### Request
What is needed is an exact copy of the line that contains "Front independentista i" and of all later lines to the end of the records below, with no other lines.

Saved entries:

====

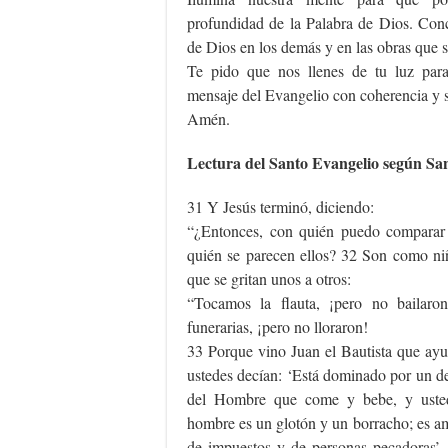
profundidad de la Palabra de Dios. Conc
de Dios en los demás y en las obras que 
Te pido que nos llenes de tu luz par
mensaje del Evangelio con coherencia y s
Amén.
Lectura del Santo Evangelio según Sa
31 Y Jesús terminó, diciendo:
“¿Entonces, con quién puedo comparar
quién se parecen ellos? 32 Son como niñ
que se gritan unos a otros:
“Tocamos la flauta, ¡pero no bailaro
funerarias, ¡pero no lloraron!
33 Porque vino Juan el Bautista que ayu
ustedes decían: ‘Está dominado por un d
del Hombre que come y bebe, y usted
hombre es un glotón y un borracho; es a
de impuestos y de personas pecadoras’. 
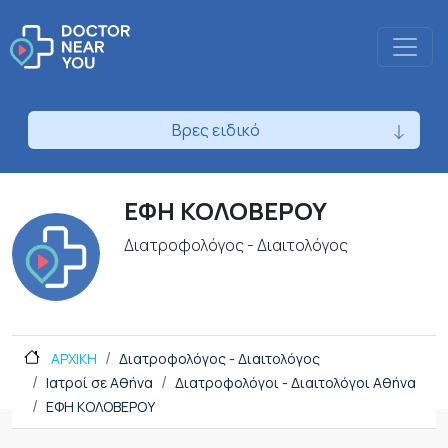
Βρες ειδικό
ΕΦΗ ΚΟΛΟΒΕΡΟΥ
Διατροφολόγος - Διαιτολόγος
ΑΡΧΙΚΗ
Διατροφολόγος - Διαιτολόγος
Ιατροί σε Αθήνα
Διατροφολόγοι - Διαιτολόγοι Αθήνα
ΕΦΗ ΚΟΛΟΒΕΡΟΥ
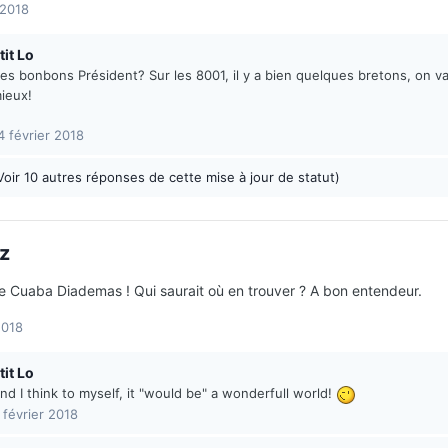
 2018
tit Lo
es bonbons Président? Sur les 8001, il y a bien quelques bretons, on va 
ieux!
4 février 2018
Voir 10 autres réponses de cette mise à jour de statut)
z
e Cuaba Diademas ! Qui saurait où en trouver ? A bon entendeur.
2018
tit Lo
nd I think to myself, it "would be" a wonderfull world!
 février 2018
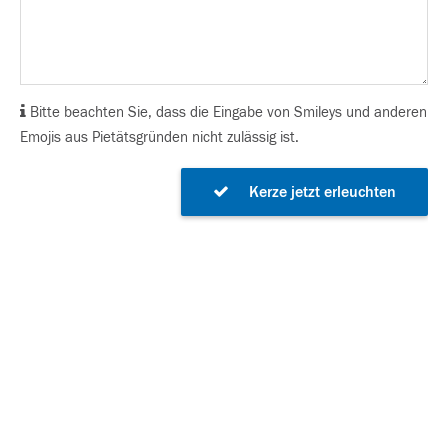
Bitte beachten Sie, dass die Eingabe von Smileys und anderen
Emojis aus Pietätsgründen nicht zulässig ist.
Kerze jetzt erleuchten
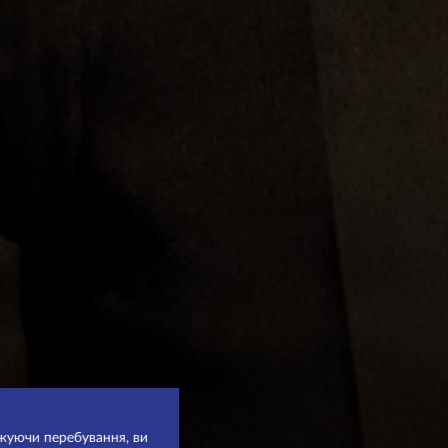
вжуючи перебування, ви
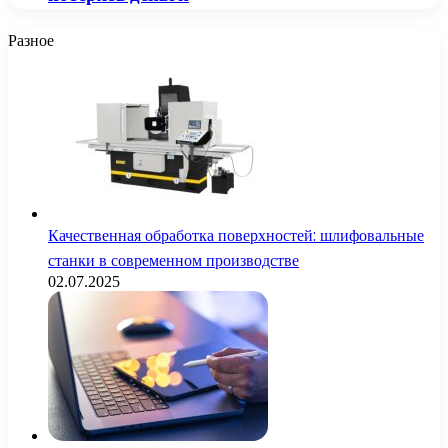
Разное
Качественная обработка поверхностей: шлифовальные
станки в современном производстве
02.07.2025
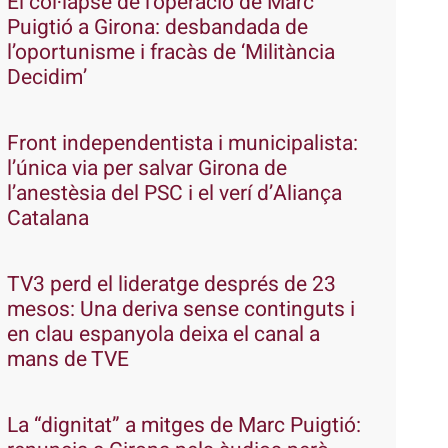
El col·lapse de l’operació de Marc
Puigtió a Girona: desbandada de
l’oportunisme i fracàs de ‘Militància
Decidim’
Front independentista i municipalista:
l’única via per salvar Girona de
l’anestèsia del PSC i el verí d’Aliança
Catalana
TV3 perd el lideratge després de 23
mesos: Una deriva sense continguts i
en clau espanyola deixa el canal a
mans de TVE
La “dignitat” a mitges de Marc Puigtió:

====

### Solution for this task
Front independentista i municipalista:
l’única via per salvar Girona de
l’anestèsia del PSC i el verí d’Aliança
Catalana
TV3 perd el lideratge després de 23
mesos: Una deriva sense continguts i
en clau espanyola deixa el canal a
mans de TVE
La “dignitat” a mitges de Marc Puigtió:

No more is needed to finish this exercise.